IVIG is a pretty rubbish treatment for anything except perhaps acute immune thrombocytopenia. There is pretty little evidence that it has a major useful impact on any other autoimmune disease. Unsurprisingly, since there isn't any very good reason why it should as far as I know.

 

[rvallee]

Woman who had been bedbound with severe lupus affecting multiple organs was interviewed. Was presented as now well.

Loosely related, but I would be very interested in how the process of recovering from this goes, how much physical rehabilitation is required, and how long it takes. My guess is: none, and not long. It's a gradual process, but it obviously doesn't require any such assistance, or being taught how to do it.

 

[Jonathan Edwards]

Loosely related, but I would be very interested in how the process of recovering from this goes, how much physical rehabilitation is required, and how long it takes. My guess is: none, and not long. It's a gradual process, but it obviously doesn't require any such assistance, or being taught how to do it.

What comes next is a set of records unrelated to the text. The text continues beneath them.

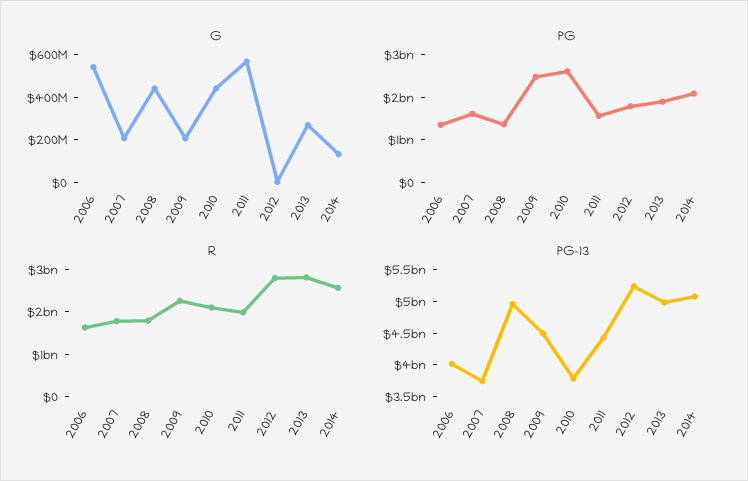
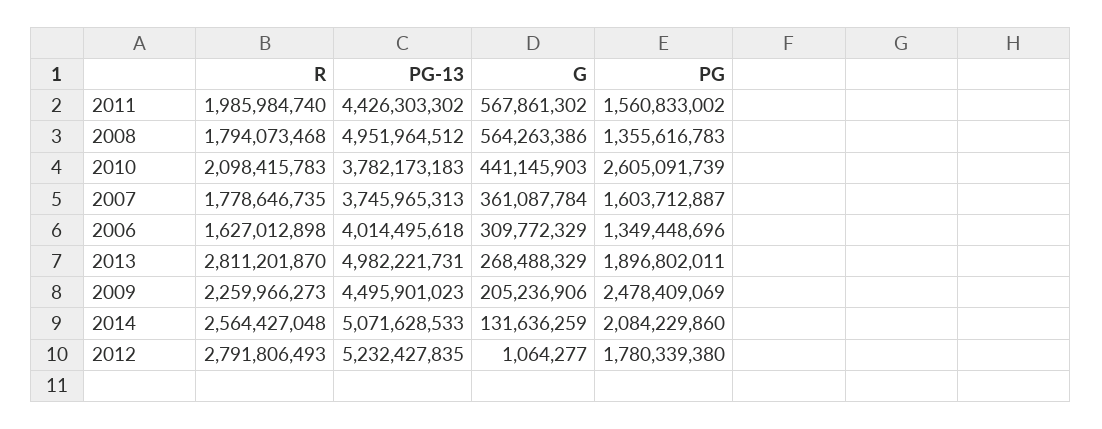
  {
    "G": {
-     "2006": 550000000,
+     "2006": 309772329,
-     "2007": 200000000,
+     "2007": 361087784,
-     "2008": 450000000,
+     "2008": 564263386,
      "2009": 205236906,
      "2010": 441145903,
      "2011": 567861302,
      "2012": 1064277,
      "2013": 268488329,
      "2014": 131636259
    },
    "PG": {
      "2006": 1349448696,
      "2007": 1603712887,
      "2008": 1355616783,
      "2009": 2478409069,
      "2010": 2605091739,
      "2011": 1560833002,
      "2012": 1780339380,
      "2013": 1896802011,
      "2014": 2084229860
    },
    "R": {
      "2006": 1627012898,
      "2007": 1778646735,
      "2008": 1794073468,
      "2009": 2259966273,
      "2010": 2098415783,
      "2011": 1985984740,
      "2012": 2791806493,
      "2013": 2811201870,
      "2014": 2564427048
    },
    "PG-13": {
      "2006": 4014495618,
      "2007": 3745965313,
      "2008": 4951964512,
      "2009": 4495901023,
      "2010": 3782173183,
      "2011": 4426303302,
      "2012": 5232427835,
      "2013": 4982221731,
      "2014": 5071628533
    }
  }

No physical rehabilitation is even considered. Patients do more as they get well. I would expect the effect of CD19 CAR-T to have the same time frame as rituximab. The benefit in RA occurs gradually over a period of 3 months, and sometimes a bit longer. In lupus autoantibody levels can fall very quickly - especially anti-dsDNA. The rate of clinical improvement depends on the feature - whether thrombocytopenia, which often improves very quickly (within a couple of weeks) or proteinuria, which tends to improve gradually as glomerular basement membranes recover over a few months.

 

[rvallee]

No physical rehabilitation is even considered. Patients do more as they get well.

That's pretty much what I expect. It has huge implications on the same idea applied to us. If people bedbound by a "real" disease don't need rehabilitation, to the point where it's usually not even considered, how does it make sense for us? And for people who are mildly functional? This should matter! In a sane world it would.

If at least there was some minimal concern with making coherent arguments, this would all be so much less insulting. But psychosomatic stuff has all the "very special boy" exemptions that allow complete nonsense to dominate.

 

[Timko]

IVIG is a pretty rubbish treatment for anything except perhaps acute immune thrombocytopenia. There is pretty little evidence that it has a major useful impact on any other autoimmune disease. Unsurprisingly, since there isn't any very good reason why it should as far as I know.

Would the verdict for Immunoadsorption as a test for autoimmunity be similar?

Would a non-response to IA mean that we could rule out that targeting LLPC with daratumumab will have any benefit over the failed rituximab?

 

[Jonathan Edwards]

Would the verdict for Immunoadsorption as a test for autoimmunity be similar?

If immunoadsorption clears a significant proportion of autoantibody it may be effective. Immunoadsorption covers a range of techniques so I don't think there is one answer. In the past plasmapheresis has been used to remove autoantibodies and it can be useful for myasthenia gravis I am told. At least immunoadsorption has a straightforward rationale - just clearing ut autoantibody.

I don't think a non-response to immunoadsorption is a reliable guide to whether targeting long lived plasma cells will be useful. There are lots of complications around how long the effect lasts, how long it takes for the disease to 'unwind' once antibodies are cleared etc. etc.

 

[Timko]

Thanks to you and all the others sharing their thoughts. Its really great to have a place like this.